Es el drama que está engendrando un ególatra que se mira al espejo y se repite cada mañana: ¡Vigo soy yo!, con la colaboración de 50 mil vigueses que, de buena fe o por intereses creados, han colaborado para que se mantuviese en el puesto de mando. El problema es si, además de esa versión provinciana de la impresión que tenía el Rey Sol sobre sí mismo, incurre también en el desdén de Luís XV hacia el futuro de sus compatriotas: «después de mí el diluvio»
Vigo, está jugando con el fuego y puede acabar quemándose. Desde el Ayuntamiento se practica la estrategia de Penélope: tejer proyectos con la boca y destejerlos después con los hechos, y la ciudad permanece encallada en la historia soportando las embestidas del temporal de la crisis.
Caballero lanza muchas soflamas por la boca: en defensa del Naval, del AVE, del Puerto, de la Autopista del Mar. Pero, mientras estaba el «gobierno amigo» de Zapatero, o sea, hasta hace tres meses, hacía mutis por el foro, miraba hacia otro lado e intentaba despistar a los vigueses girando los cañones hacia la Xunta de Galicia.
Ahora ya puede disparar simultáneamente contra Santiago y contra Madrid. Ahora se le llena la boca con la deuda, el déficit público, el desempleo, como si se hubiese caído milagrosamente del caballo, como Saulo en su camino hacia Damasco, y le hubiese entrado un repentino episodio de amnesia.

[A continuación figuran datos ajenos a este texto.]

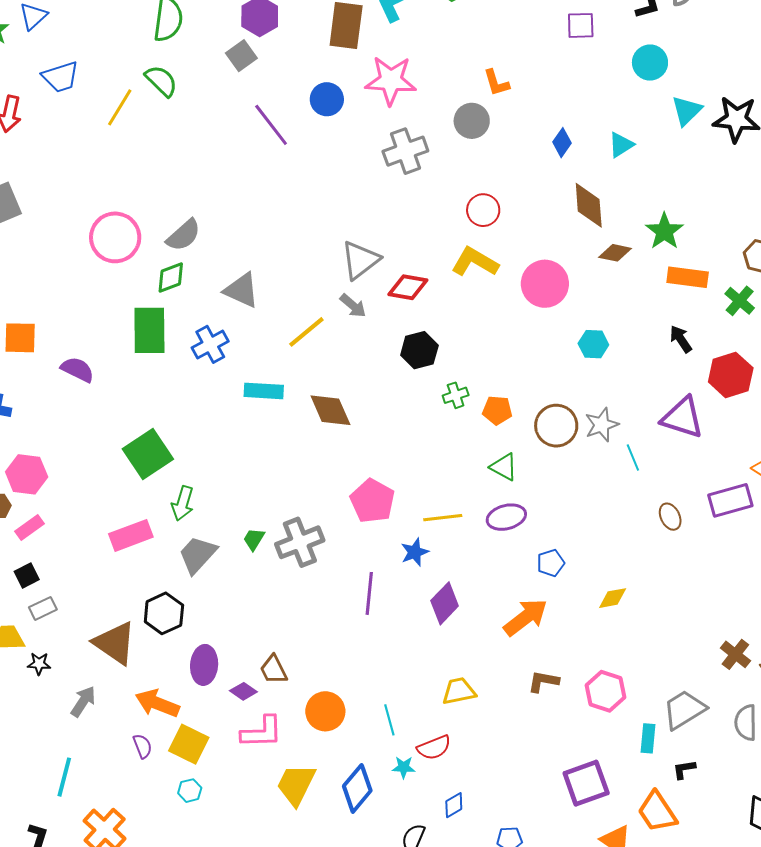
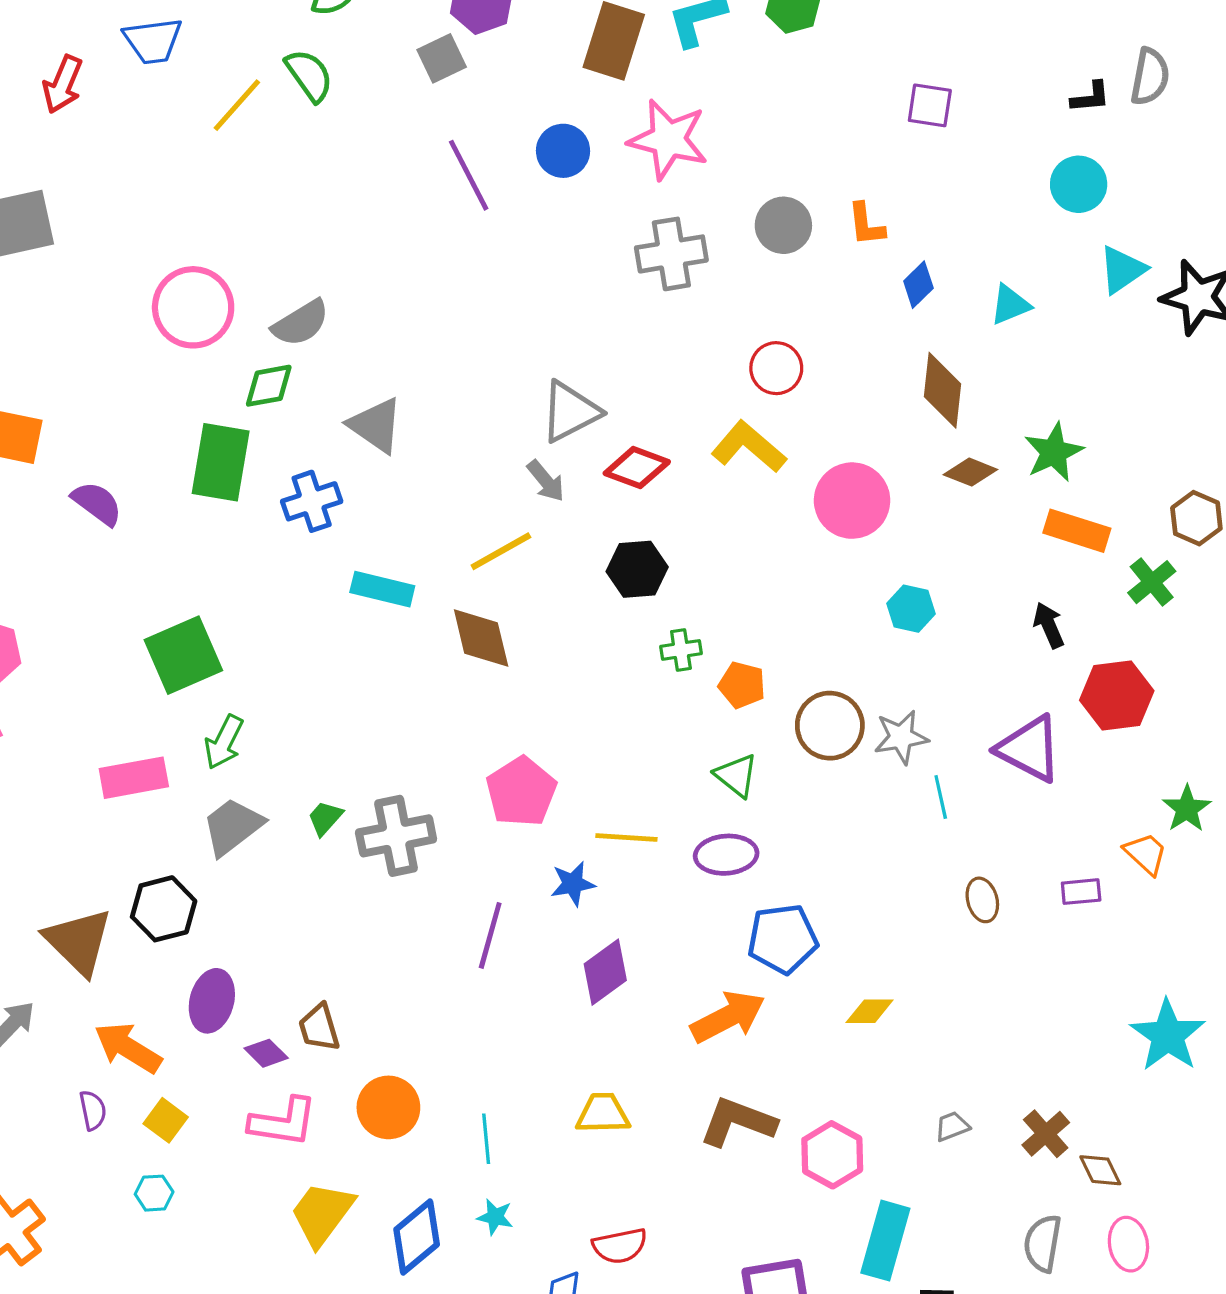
purple square: (581, 25) -> (930, 105), moved
orange L-shape: (496, 83) -> (866, 224), moved
yellow line: (306, 332) -> (501, 551), moved
purple rectangle: (730, 500) -> (1081, 892), size x0.6
blue pentagon: (551, 563) -> (783, 939), size x1.6
brown L-shape: (543, 681) -> (738, 1122), size x1.5
gray trapezoid: (684, 710) -> (952, 1126), moved, size x0.5
cyan rectangle: (648, 738) -> (885, 1241), size x1.6
yellow square: (189, 744) -> (166, 1120), size x0.7
red semicircle: (434, 748) -> (620, 1246), moved

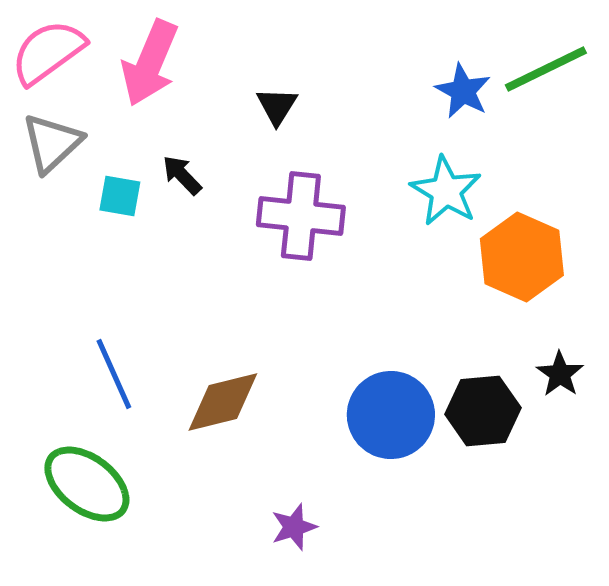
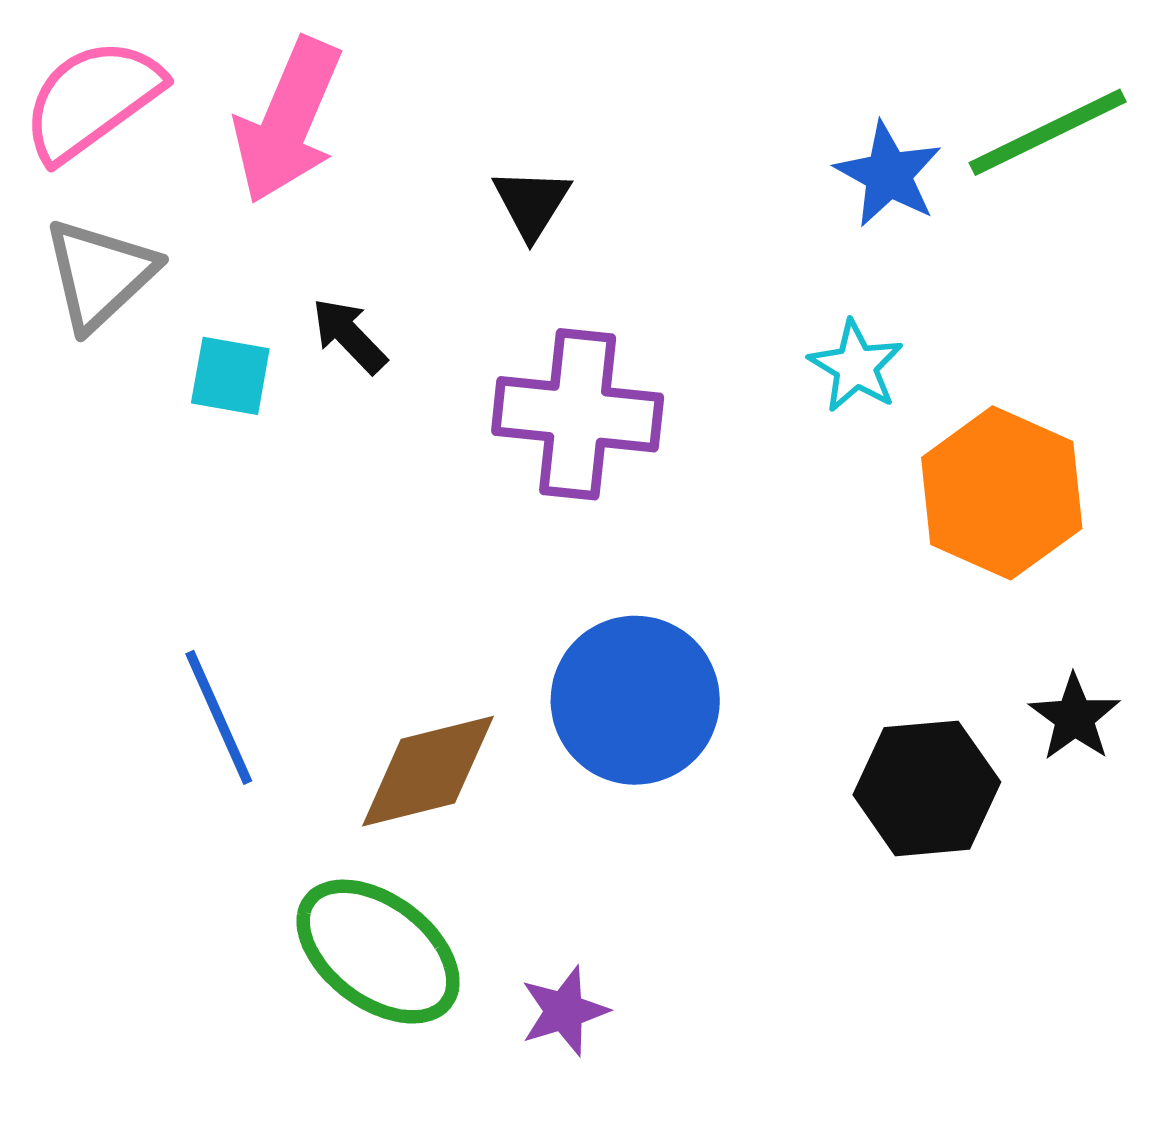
cyan star: (446, 191) -> (856, 366), size x0.7
blue circle: (391, 415) -> (635, 700), moved
green ellipse: (87, 484) -> (378, 952), moved

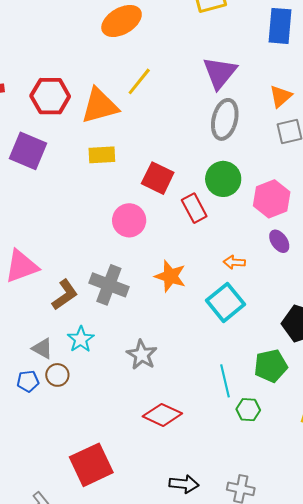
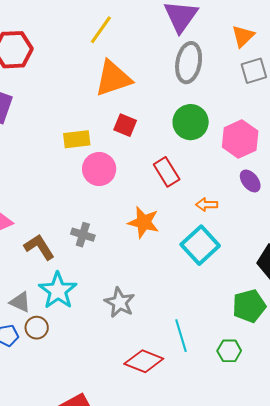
orange triangle: (100, 106) -> (113, 78), moved
yellow rectangle: (102, 155) -> (77, 139), moved
red square: (158, 178) -> (125, 125), size x0.7
red rectangle: (194, 208) -> (167, 172), moved
gray cross: (109, 285) -> (83, 235), size x0.6
brown L-shape: (65, 295) -> (39, 247), turned -84
cyan star: (81, 339) -> (58, 291), size x1.4
cyan line: (225, 381) -> (181, 336), moved

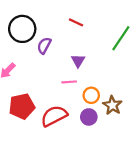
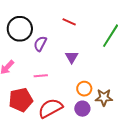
pink line: (69, 82) -> (41, 76), moved
brown star: (112, 105) -> (104, 97), turned -30

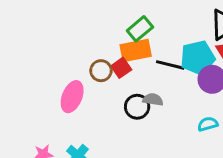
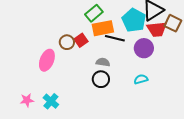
orange rectangle: (136, 50) -> (103, 28), moved
cyan pentagon: (198, 58) -> (134, 20), moved, turned -30
black circle: (137, 107) -> (101, 79), moved

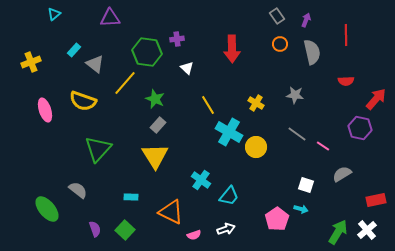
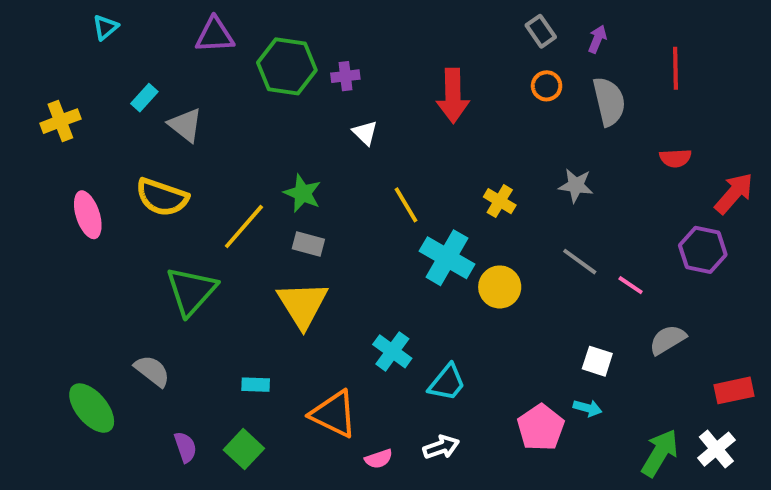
green hexagon: (147, 52) -> (287, 66), moved
yellow line: (125, 83) -> (244, 226), moved
gray rectangle: (158, 125) -> (308, 244), turned 63

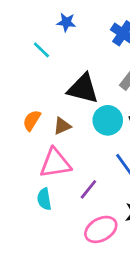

Se ha creído el papel de Cachamuiña, el héroe de la Reconquista de Vigo, y ha inducido a algunas decenas de miles de vigueses a confundir a la Xunta de todos los gallegos, al nuevo gobierno de todos los españoles, con aquellos hostiles franceses que quisieron someter a la ciudad hace doscientos años.
Es esperpéntico que haya vigueses afectados por esa «manía persecutoria» que les ha contagiado su alcalde. Es suicida que algunos medios de la ciudad colaboren, por acción u omisión, a difundir esa falacia barnizada de patriotismo chico. Es una hipoteca histórica todo el tiempo que ha perdido la ciudad tejiendo y destejiendo infraestructuras y proyectos, mareando la perdiz, conviviendo con medias verdades y medias mentiras, mientras el horizonte se vuelve cada vez más oscuro.
Éste «alcalde pasmado» consigo mismo, con sus programas de radio y televisión manipulados y manipuladores, rodeado de bufones y cortesanas y arropado por ése valido nacionalista de pega llamado Santiago Domínguez, le permitiría a Torrente Ballester escribir una versión actualizada de su celebrado «Rey Pasmado» La historia define el reinado de Felipe IV como «el más evidente proceso de decadencia de la Monarquía Hispánica».
Y, a este paso, boicoteando las iniciativas de cualquier administración que no se someta a sus caprichos, su egolatría y sus personales e intransferibles intereses electoralistas, la historia calificará los mandatos de Abel Caballero como «el más evidente proceso de decadencia de Vigo»
No puede ser casualidad que, desde hace un lustro, en ésta ciudad se quede siempre todo a medio hacer, un pasito palante, un pasito patras, como se hubiese parado el reloj del tiempo.